# Problem to work on
Would you repeat exactly the part of the listing below that runs from the line containing "gebruik van cookies" down to the line containing "u-mă la Hristos, adevăratul", inclusive, and nothing else?

▼

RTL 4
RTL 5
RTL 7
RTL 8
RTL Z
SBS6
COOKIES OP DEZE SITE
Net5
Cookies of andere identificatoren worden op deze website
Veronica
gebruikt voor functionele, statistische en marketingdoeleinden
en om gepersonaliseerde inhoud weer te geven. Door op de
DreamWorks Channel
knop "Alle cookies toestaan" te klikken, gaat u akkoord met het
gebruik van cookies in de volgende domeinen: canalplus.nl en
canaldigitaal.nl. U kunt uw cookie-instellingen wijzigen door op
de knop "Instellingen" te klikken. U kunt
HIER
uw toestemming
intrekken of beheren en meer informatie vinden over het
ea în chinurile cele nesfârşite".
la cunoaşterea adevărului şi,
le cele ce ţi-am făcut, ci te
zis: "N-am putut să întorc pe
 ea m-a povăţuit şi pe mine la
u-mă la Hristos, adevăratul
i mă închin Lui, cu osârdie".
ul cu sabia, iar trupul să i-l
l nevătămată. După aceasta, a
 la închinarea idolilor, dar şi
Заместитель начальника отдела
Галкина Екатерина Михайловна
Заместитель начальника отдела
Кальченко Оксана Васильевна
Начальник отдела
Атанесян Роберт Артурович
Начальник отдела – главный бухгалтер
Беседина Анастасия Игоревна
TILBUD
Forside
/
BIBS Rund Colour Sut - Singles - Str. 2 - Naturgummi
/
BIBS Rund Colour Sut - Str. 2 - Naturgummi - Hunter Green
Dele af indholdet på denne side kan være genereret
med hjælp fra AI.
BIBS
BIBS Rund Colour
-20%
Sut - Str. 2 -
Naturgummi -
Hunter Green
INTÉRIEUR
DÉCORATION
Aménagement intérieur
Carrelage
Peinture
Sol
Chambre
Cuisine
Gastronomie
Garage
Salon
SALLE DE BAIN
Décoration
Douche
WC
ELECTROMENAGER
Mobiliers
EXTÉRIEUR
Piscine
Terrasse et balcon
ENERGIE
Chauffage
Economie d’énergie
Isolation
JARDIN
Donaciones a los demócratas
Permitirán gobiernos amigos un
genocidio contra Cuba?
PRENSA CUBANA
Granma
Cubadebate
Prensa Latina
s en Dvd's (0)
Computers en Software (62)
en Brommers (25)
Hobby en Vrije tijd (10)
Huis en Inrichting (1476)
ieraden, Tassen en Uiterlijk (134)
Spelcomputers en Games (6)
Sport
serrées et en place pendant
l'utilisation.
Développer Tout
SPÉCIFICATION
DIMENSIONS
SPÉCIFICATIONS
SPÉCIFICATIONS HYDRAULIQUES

▲

# Exercise answer
gebruik van cookies in de volgende domeinen: canalplus.nl en
canaldigitaal.nl. U kunt uw cookie-instellingen wijzigen door op
de knop "Instellingen" te klikken. U kunt
HIER
uw toestemming
intrekken of beheren en meer informatie vinden over het
ea în chinurile cele nesfârşite".
la cunoaşterea adevărului şi,
le cele ce ţi-am făcut, ci te
zis: "N-am putut să întorc pe
 ea m-a povăţuit şi pe mine la
u-mă la Hristos, adevăratul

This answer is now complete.